Junior Seau’s children at his posthumous Hall of Fame induction ceremony
Photo: Joe Robbins (Getty Images)

After Hall of Famer Junior Seau took his own life as a result of CTE in 2012, at age 43, his family chose to sue the NFL individually instead of participating in the broader settlement that has become a nightmare for players with football-induced brain trauma. Six years later, the league has finally agreed to pay the Seaus as part of a settlement.

Seau’s four children had objected to the league’s class-action settlement, which covers up to $4 million per player, depending on age and diagnosis, in part because it did not specifically compensate them for their wrongful-death claim. While terms of the family’s settlement with the league were not released, the Seau case had brought more negative attention to the NFL than most—especially after the Hall of Fame denied his daughter Sydney’s request to give a speech on her father’s behalf at his induction ceremony—meaning the family likely will get more than the $4 million they could have received otherwise. They also are still pursuing legal action against helmet maker Riddell.

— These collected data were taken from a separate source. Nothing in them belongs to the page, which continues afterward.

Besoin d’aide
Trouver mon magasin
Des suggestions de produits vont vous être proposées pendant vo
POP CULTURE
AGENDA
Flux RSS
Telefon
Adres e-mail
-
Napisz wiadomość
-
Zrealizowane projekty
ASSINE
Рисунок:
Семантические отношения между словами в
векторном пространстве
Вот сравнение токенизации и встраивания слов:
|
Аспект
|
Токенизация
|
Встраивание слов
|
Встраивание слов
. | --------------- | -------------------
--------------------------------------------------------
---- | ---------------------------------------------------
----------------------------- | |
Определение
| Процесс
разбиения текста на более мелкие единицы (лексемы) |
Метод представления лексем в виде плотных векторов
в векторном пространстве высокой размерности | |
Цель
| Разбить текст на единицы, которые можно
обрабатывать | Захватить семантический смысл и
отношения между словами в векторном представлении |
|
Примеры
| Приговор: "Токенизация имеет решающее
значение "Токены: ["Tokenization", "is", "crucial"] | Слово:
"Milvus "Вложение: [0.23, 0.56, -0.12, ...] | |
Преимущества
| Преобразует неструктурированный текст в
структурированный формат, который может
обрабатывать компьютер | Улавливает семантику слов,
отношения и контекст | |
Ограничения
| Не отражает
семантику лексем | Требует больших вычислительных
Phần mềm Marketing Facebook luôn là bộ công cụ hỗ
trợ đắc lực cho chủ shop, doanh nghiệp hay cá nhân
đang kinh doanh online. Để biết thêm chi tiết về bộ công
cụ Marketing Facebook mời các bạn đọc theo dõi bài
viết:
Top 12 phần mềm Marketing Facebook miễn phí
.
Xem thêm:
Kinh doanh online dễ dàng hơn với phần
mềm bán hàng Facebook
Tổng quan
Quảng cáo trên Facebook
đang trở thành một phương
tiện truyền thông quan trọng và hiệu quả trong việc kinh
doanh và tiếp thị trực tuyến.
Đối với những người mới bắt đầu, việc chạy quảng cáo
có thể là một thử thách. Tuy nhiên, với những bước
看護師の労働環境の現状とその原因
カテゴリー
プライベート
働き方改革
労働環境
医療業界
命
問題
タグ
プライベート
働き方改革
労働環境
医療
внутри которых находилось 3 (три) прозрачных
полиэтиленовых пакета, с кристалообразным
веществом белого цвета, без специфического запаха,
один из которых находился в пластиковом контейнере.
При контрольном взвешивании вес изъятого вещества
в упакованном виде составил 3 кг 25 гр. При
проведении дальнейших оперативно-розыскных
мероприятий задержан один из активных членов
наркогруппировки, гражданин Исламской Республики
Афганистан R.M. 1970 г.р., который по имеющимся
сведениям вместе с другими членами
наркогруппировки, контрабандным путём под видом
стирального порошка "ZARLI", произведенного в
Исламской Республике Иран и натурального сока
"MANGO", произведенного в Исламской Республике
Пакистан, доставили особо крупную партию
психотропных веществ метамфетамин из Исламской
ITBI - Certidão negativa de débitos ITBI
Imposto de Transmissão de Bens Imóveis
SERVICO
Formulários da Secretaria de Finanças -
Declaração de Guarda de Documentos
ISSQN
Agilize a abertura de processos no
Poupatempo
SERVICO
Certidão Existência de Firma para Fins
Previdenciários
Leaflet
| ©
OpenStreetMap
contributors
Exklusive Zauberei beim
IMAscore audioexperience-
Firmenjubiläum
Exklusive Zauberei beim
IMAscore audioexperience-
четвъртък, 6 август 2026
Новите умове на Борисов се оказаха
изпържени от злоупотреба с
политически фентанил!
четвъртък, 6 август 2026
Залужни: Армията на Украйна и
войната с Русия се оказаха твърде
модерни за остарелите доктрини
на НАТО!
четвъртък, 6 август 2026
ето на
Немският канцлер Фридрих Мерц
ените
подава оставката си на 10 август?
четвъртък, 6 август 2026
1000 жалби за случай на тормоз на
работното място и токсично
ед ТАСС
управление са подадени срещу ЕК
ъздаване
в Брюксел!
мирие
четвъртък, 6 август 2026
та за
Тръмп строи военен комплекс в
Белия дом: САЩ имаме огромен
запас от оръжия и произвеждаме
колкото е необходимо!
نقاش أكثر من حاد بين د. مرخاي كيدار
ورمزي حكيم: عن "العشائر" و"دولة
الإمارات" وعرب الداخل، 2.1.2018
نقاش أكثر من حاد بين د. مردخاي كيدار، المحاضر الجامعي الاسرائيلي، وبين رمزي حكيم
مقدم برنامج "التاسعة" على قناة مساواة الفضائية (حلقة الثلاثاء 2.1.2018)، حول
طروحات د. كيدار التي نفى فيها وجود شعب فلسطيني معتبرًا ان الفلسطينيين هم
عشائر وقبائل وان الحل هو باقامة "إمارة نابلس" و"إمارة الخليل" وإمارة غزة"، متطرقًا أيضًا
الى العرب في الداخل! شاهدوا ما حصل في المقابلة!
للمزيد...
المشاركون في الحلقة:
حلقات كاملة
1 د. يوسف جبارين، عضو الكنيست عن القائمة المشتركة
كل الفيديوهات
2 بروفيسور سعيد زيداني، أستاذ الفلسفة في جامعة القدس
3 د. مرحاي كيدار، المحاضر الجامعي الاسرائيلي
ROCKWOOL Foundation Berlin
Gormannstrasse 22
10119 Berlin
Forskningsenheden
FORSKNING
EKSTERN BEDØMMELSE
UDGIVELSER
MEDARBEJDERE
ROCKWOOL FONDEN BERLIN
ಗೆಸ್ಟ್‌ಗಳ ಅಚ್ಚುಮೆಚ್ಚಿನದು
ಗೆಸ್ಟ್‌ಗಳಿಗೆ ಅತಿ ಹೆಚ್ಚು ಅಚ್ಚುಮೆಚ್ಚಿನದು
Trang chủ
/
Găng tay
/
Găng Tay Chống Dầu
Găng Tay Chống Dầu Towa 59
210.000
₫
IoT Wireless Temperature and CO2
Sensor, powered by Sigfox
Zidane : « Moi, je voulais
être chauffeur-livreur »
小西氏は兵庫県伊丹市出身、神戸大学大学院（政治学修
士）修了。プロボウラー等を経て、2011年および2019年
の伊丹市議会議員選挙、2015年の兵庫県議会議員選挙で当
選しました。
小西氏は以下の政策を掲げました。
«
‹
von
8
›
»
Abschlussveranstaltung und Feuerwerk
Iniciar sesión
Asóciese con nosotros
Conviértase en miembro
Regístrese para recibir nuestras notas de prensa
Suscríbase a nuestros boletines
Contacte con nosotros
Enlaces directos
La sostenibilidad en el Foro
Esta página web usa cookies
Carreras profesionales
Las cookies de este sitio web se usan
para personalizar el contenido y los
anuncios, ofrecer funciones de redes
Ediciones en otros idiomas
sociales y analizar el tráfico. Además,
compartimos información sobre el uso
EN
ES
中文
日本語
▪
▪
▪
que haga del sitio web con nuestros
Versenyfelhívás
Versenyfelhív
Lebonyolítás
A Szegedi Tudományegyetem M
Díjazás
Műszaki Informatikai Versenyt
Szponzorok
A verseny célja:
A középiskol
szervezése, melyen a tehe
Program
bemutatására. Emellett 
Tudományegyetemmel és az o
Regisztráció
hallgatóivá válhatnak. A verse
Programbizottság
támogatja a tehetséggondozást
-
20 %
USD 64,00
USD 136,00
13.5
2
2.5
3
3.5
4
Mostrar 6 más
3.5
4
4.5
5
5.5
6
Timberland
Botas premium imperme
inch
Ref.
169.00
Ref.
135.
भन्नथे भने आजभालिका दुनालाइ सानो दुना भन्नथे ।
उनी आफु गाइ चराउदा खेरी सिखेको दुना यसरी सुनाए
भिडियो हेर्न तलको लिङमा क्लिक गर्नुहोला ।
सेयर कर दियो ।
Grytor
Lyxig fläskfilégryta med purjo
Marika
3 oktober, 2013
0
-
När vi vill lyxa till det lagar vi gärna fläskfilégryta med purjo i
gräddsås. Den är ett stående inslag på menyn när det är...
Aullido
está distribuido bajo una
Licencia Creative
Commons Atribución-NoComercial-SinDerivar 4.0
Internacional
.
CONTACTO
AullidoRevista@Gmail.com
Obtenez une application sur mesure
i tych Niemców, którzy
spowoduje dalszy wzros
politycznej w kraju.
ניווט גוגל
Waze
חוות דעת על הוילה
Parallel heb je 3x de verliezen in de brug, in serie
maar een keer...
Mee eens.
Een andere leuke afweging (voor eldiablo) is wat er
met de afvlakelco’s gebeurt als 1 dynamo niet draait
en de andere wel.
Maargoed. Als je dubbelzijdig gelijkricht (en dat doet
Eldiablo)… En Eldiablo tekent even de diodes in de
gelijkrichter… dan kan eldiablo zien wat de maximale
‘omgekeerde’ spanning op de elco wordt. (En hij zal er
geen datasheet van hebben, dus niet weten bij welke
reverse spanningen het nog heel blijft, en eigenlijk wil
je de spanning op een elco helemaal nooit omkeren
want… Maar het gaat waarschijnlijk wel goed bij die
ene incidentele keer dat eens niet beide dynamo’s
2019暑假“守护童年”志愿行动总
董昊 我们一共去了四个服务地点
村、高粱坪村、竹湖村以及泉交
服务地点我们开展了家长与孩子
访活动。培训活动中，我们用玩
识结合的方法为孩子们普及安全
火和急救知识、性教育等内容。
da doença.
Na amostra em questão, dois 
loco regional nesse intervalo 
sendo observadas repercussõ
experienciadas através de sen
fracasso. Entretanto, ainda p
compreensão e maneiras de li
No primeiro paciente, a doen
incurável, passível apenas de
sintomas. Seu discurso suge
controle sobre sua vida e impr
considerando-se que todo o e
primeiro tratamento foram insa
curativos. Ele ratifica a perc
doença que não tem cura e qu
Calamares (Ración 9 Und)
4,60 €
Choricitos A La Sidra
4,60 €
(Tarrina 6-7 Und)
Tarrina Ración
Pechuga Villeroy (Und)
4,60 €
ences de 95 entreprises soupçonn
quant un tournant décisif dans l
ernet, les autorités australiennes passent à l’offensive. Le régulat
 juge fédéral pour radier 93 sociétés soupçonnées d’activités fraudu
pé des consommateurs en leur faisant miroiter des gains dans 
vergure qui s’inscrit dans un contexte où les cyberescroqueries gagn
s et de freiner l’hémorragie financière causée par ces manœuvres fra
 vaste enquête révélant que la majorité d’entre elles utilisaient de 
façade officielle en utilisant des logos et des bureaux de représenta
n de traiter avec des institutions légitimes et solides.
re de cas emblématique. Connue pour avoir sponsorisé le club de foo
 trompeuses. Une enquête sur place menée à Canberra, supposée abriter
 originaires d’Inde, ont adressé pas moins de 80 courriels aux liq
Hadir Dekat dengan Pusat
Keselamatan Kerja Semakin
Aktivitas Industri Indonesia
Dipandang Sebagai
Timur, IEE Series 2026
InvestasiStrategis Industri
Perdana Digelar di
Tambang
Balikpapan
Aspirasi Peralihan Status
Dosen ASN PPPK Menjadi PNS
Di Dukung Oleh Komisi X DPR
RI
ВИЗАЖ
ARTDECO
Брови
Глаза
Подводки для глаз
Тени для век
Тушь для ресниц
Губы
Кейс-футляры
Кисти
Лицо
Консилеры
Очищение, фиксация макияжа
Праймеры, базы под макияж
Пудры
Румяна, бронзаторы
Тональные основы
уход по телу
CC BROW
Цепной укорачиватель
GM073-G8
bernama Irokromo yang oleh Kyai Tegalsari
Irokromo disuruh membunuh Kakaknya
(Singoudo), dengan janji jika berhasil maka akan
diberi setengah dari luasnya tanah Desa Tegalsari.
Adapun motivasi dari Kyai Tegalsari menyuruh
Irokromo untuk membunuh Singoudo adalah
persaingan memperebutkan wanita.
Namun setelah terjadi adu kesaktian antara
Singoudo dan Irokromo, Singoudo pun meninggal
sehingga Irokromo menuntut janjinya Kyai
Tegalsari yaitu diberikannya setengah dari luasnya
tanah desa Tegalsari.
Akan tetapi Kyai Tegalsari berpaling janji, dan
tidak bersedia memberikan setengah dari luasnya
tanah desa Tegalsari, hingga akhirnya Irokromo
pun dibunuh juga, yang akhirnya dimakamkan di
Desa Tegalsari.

Seau’s death was a landmark event for NFL discussions about CTE; he was just three years post-retirement and an icon in San Diego, where he played most of his career. One remaining question about the settlement between the NFL and the Seaus is whether it will allow the family to speak publicly about the role of football in his suicide, which they said at the time was a primary goal. “The family want to know why this settlement seems designed for expediency for the NFL and to ensure that information doesn’t come out,” attorney Steven Strauss said when they opted out. “And the Seau family wants the truth to come out.” Now we’ll find out if they’ll have that chance.